Crosby Doesn't Need A Winger
It wasn’t long ago that hockey pundits wondered if Pittsburgh Penguins center Sidney Crosby had the ability to make those around him better.
Sure, he was a dynamite player on his own, making unbelievable plays and performing magic tricks that would shame David Copperfield.
But if a center can’t make his wingers better, is he really worthy of being called the best in the game?
The answer is “no,” and Crosby knew this.
So, just as he worked on his defensive game, his shot, and his faceoff skills, Crosby began working on using his linemates for more than just the occasional tap-in or re-direct.

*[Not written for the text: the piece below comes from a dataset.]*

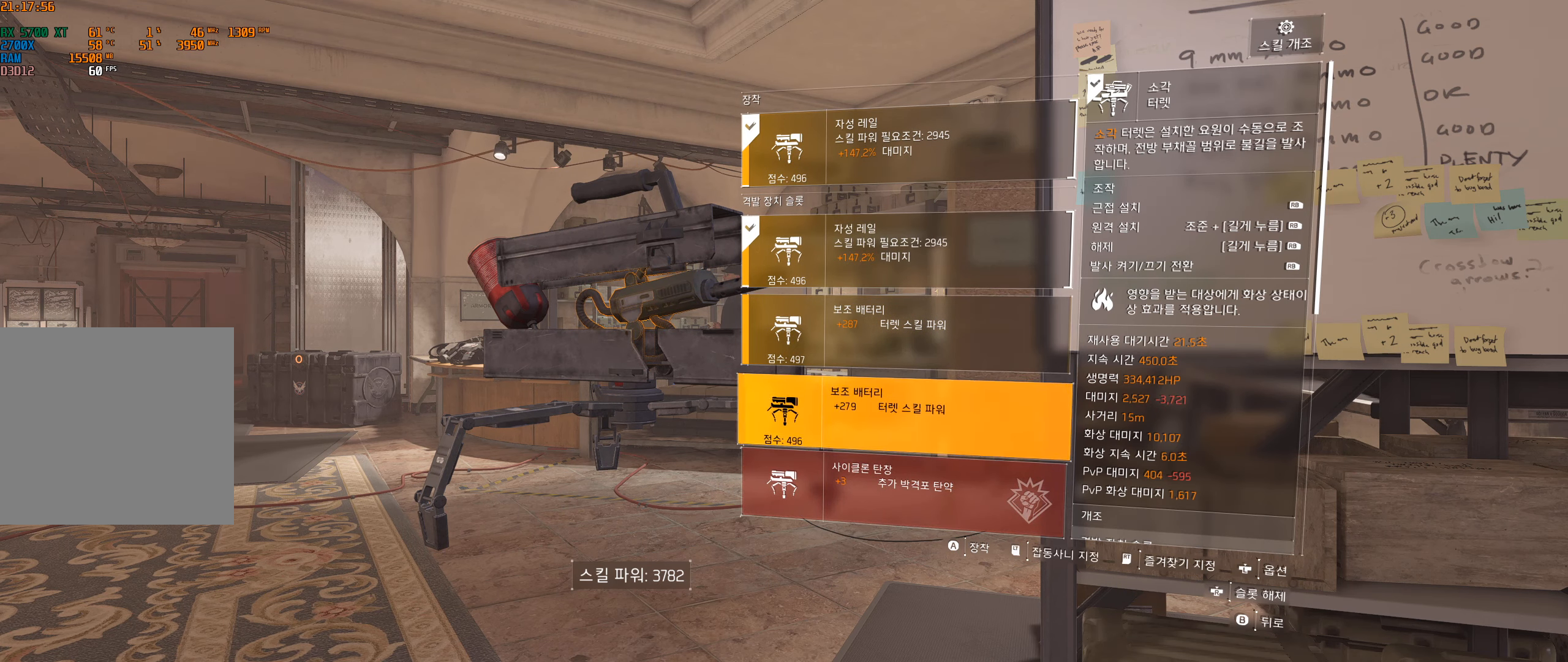
{"buttons": [], "left_stick": "center", "events": []}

The result was a unique chemistry with two undrafted players: a former healthy scratch third liner and a gritty second liner whose forte was creating space, not creating offense.
The line of Crosby, Pascal Dupuis, and Chris Kunitz seemed unlikely to succeed early in the 2010-11 season, but quickly shut up its detractors.

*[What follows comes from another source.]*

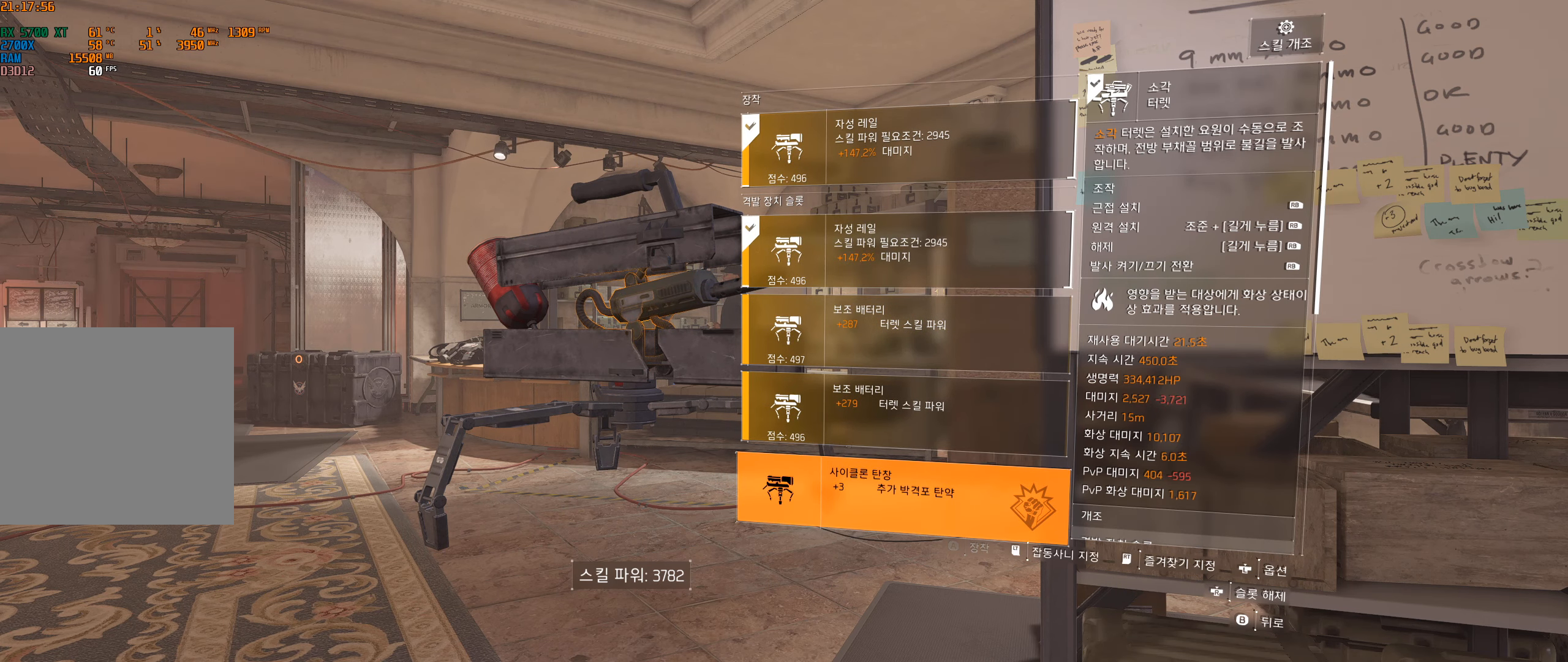
{"buttons": [], "left_stick": "center", "events": []}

Prior to suffering his well-documented concussion/neck injury on January 1 of that season, Crosby already had amassed 66 points through 41 games (1.61 points per game), good enough to allow him to finish 32nd in league points, despite not playing another game.

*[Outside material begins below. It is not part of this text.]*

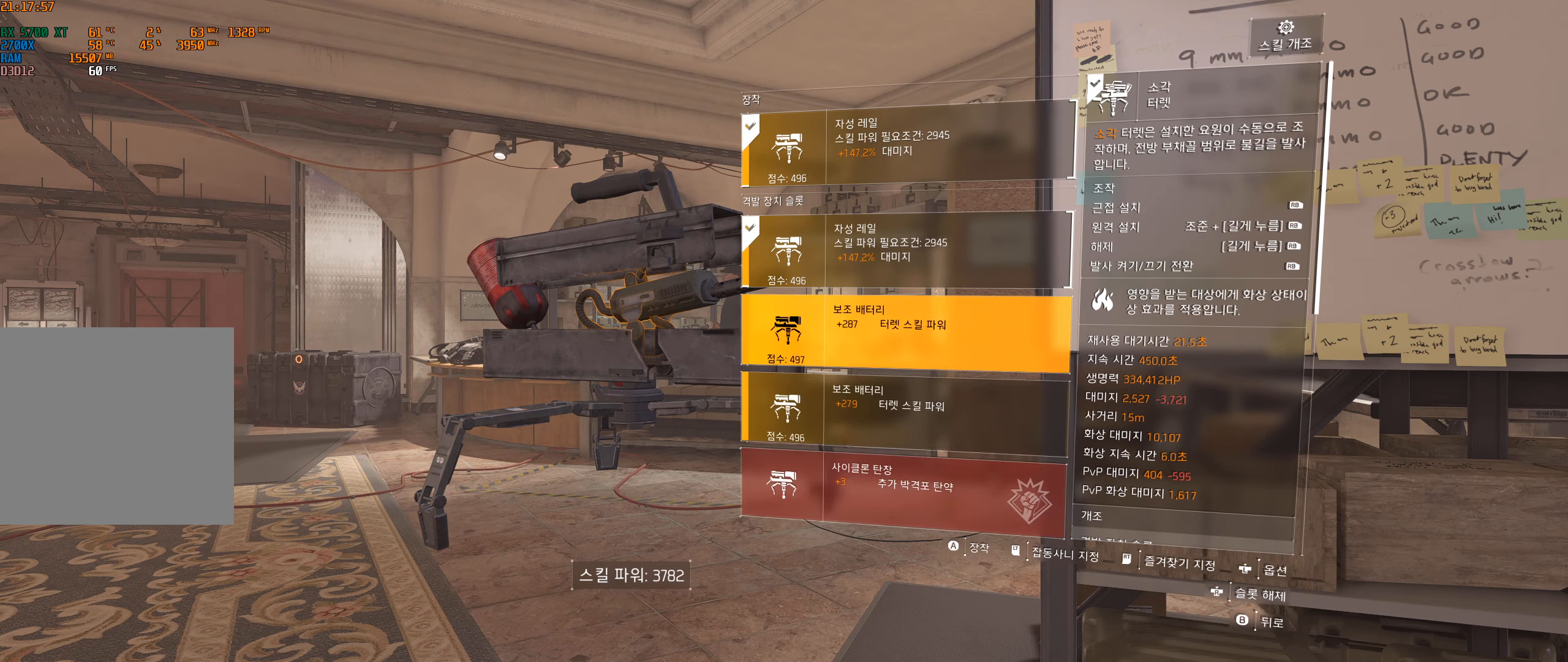
{"buttons": [], "left_stick": "center", "events": []}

He was at that point, playing the best hockey of his career with two “outcast” wingers on his line.
Fast forward to the lockout-shortened 2012-13 season, where we sit 28 games in. Crosby has 47 points through 28 games (1.68 points per game) and is playing the best hockey we’ve seen from any player in years — quite possibly since Mario Lemieux was the star in Pittsburgh.
But what’s even more amazing than Crosby’s performance is the chemistry he’s developed with his “oddball” linemates.
Kunitz, whose career best year in points came last year when he tallied 61, has 39 points in 28 games and is second in the league in scoring (behind his star center, of course). He’s on pace to surpass his career high in points, despite playing in a lockout shortened season.
Dupuis also had a career year last year, tallying 25 goals and 34 assists for 59 points, and while his 19 points to date aren’t putting him on pace to surpass last year’s total, his current pace of .4 goals per game (the highest of his career) should put him at roughly 23 to finish the season. One big game and he easily could surpass last year’s 25, despite a shortened season.
Two things have become obvious with the Crosby, Kunitz, Dupuis line:
1. Crosby has learned how to elevate the games of those around him. While Kunitz and Dupuis had career years last year, largely without Crosby, they have ramped up their offensive production even more with a healthy Crosby as their center. In the past, that might not have been the case, as we saw a rotating door of wingers who couldn’t cut it with the world’s best player.
2. The ever-popular “find a winger for Sid” request no longer is valid. Crosby has found his wingers. While they might not be the “sexy” candidates to flank is wings, Kunitz and Dupuis have developed a chemistry with Crosby that supersedes talent. It’s the classic example of the sum being greater than the parts.